The caryophyllids are one of the major subgroups of eudicot flowering plants with more than 11,000 species. The group was one of the first recognized higher-level taxa within the angiosperms, even though it was not formally named and recognized until the 1860s. Though the group is well-defined and easily recognized, relationships among the various groups is not certain, and neither is it entirely clear how the caryophyllids are related to other groups of flowering plants. The cladogram above is an amalgamation based on several recent studies; there is still no true consensus on relationships within the caryophyllids.
In the cladogram above, the taxa along the top and right side (Chenopodiaceae around to Portulacaceae) belong to the order Caryophyllales, perhaps the most easily defined order among all plants because of its numerous synapomorphies. One of the first chacteristics recognized as common within the group was the placentation, or arrangement and attachment of ovules (immature seeds) within the ovary (immature fruit). Placentation in the Caryophyllales is often basal or free central, meaning that the ovules are all attached to the bottom floor of the ovary chamber, or are attached to a central pillar within the ovary. Thus when the fruit matures from the ovary, all the seeds are located in the center of the fruit, from which the group gets one of its other names: Centrospermae, or "central seeds".
A second set of important characteristics may be found within the seeds of the Caryophyllales. The embryo curls around the outer egde of the seed, rather than lying in the center, and the nutritive tissue in the center of the seed is diploid perisperm rather than triploid endosperm as in other flowering plants.
Other characters for the group are a bit more complicated. A third character lies in the chemical composition of certain cell walls; these cells have ferulic acid in their walls, which is not found in any other groups of dicots. A fourth character is the plastid structure in the phloem cells; the Caryophyllales have P-type plastids in contrast to the S-type found in other dicots. Finally, all Caryophyllales (with the exception of the Caryophyllaceae and the smaller family Molluginaceae) have a unique class of chemical pigements called betalains. These pigments have been found in no other plants, and the anthocyanin pigments that are found in other plants are absent in the betalain-producing groups.
Botanists have long hypothesized that the closest relatives of the Caryophyllales were the Polygonaceae and Plumbaginaceae, based on similarities in seed morphology and largely for intuitive reasons. Recent phylogenetic analyses using morphological and molecular data support a close relationship of these families with the Caryophyllales.

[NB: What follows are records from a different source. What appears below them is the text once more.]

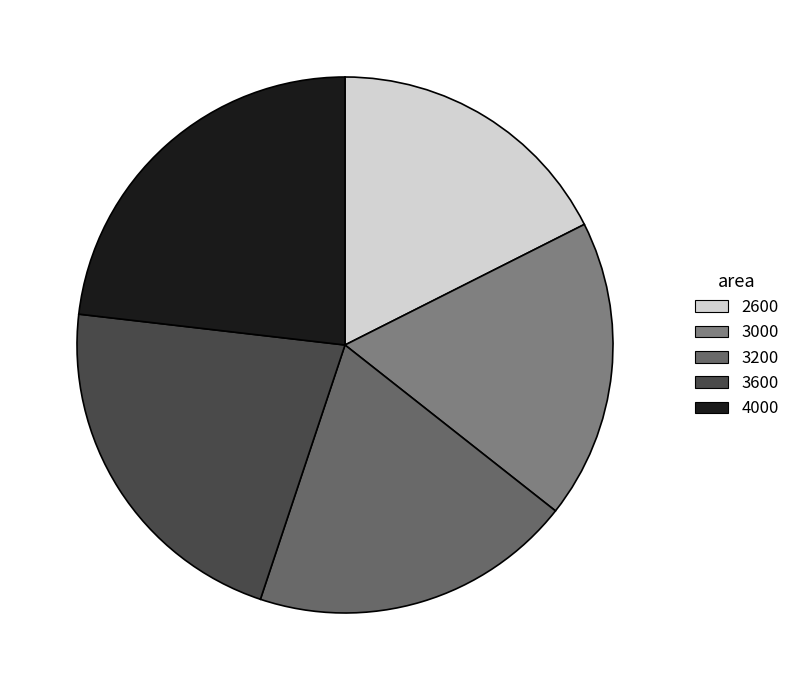

True or false: 2600 accounts for 26% of the total.

False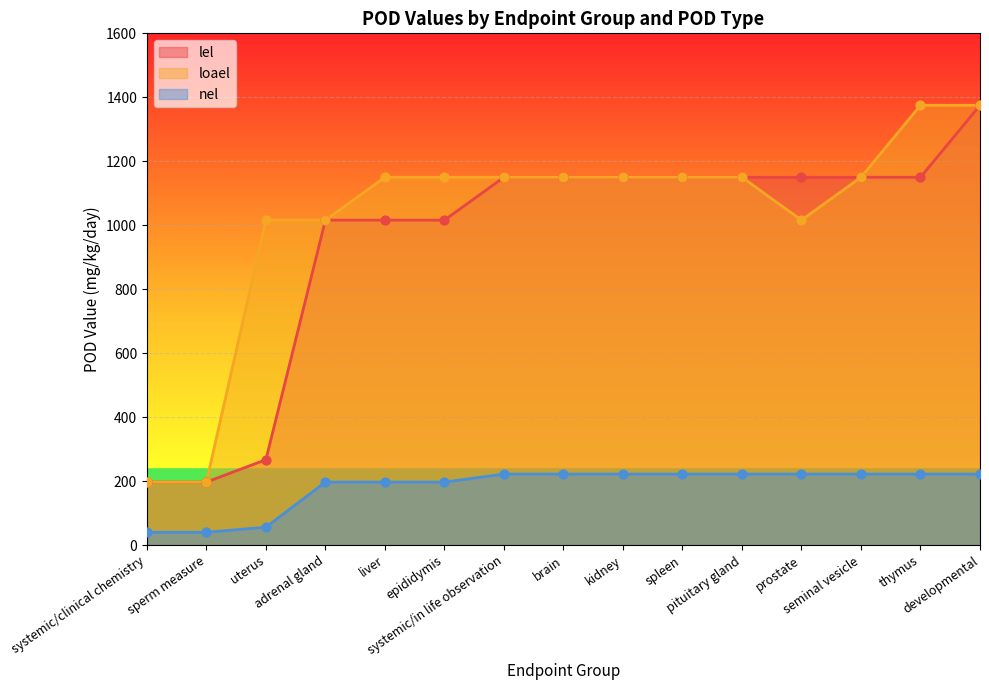

Which series has the widest spread of Y values?

lel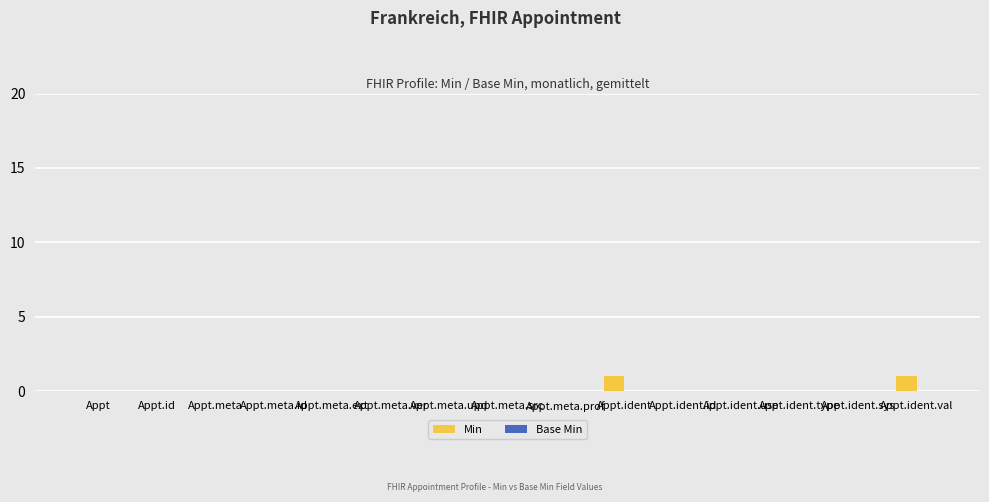

The chart shows a value of 0 at Appt.ident.type. True or false?

True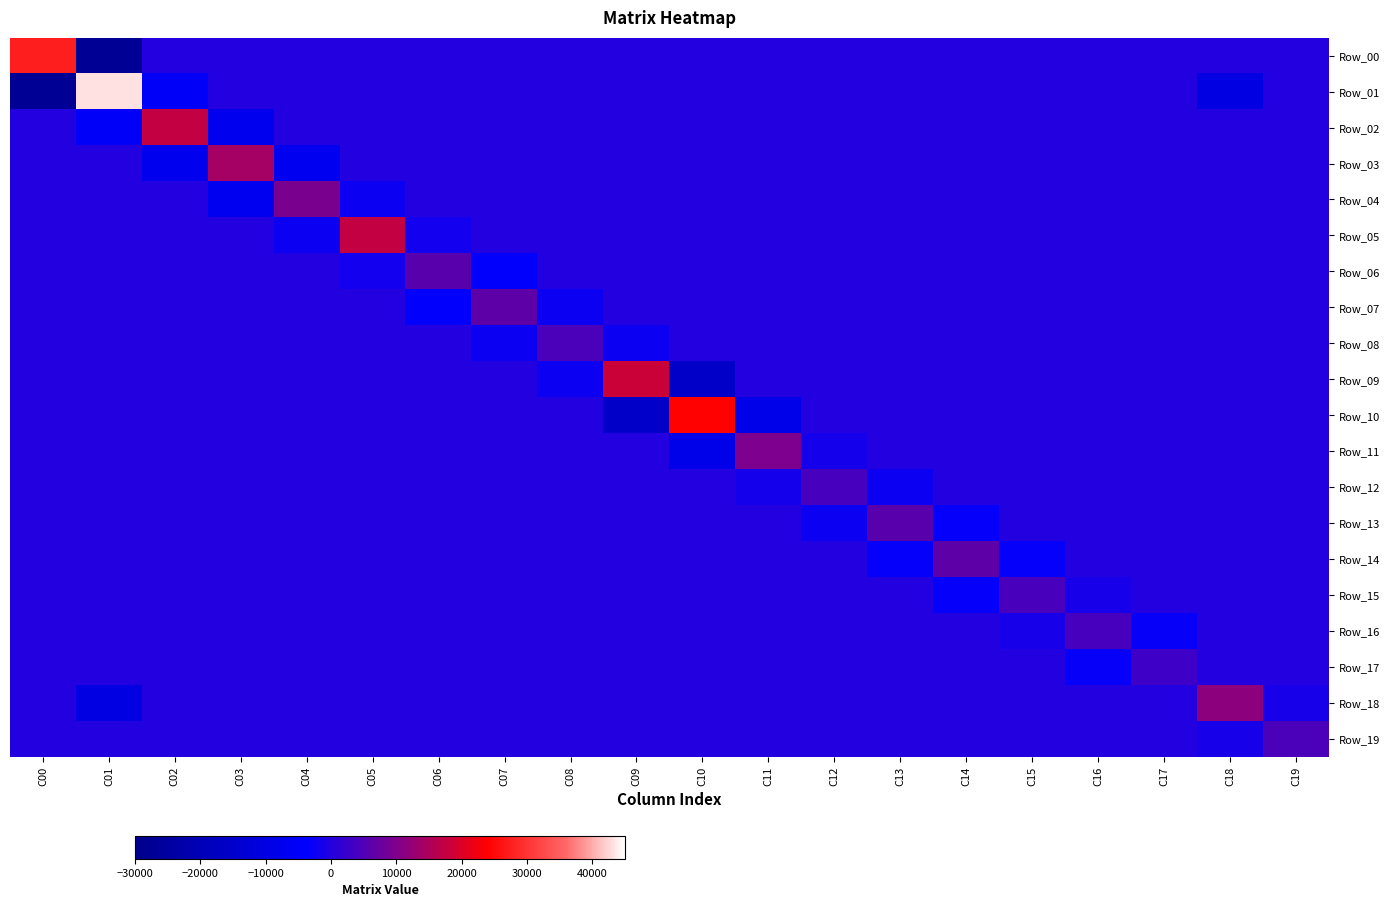

Between C01 and C18, which series saw the biggest shift?

Row_01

One recent surprise resulting from these molecular studies is the inclusion of Droseraceae (sundew family) and Nepenthes (Asian pitcher plants) with the caryophyllids. These groups are both carnivorous, and so are highly unusual plants that have been difficult to classify, but no one had previously suspected that they might be related to carnations and cactus!
Likewise, no one expected the Dilleniaceae to be a close relative of this group, but molecular studies have tenatively included that family as a basal branch in the caryophyllid tree.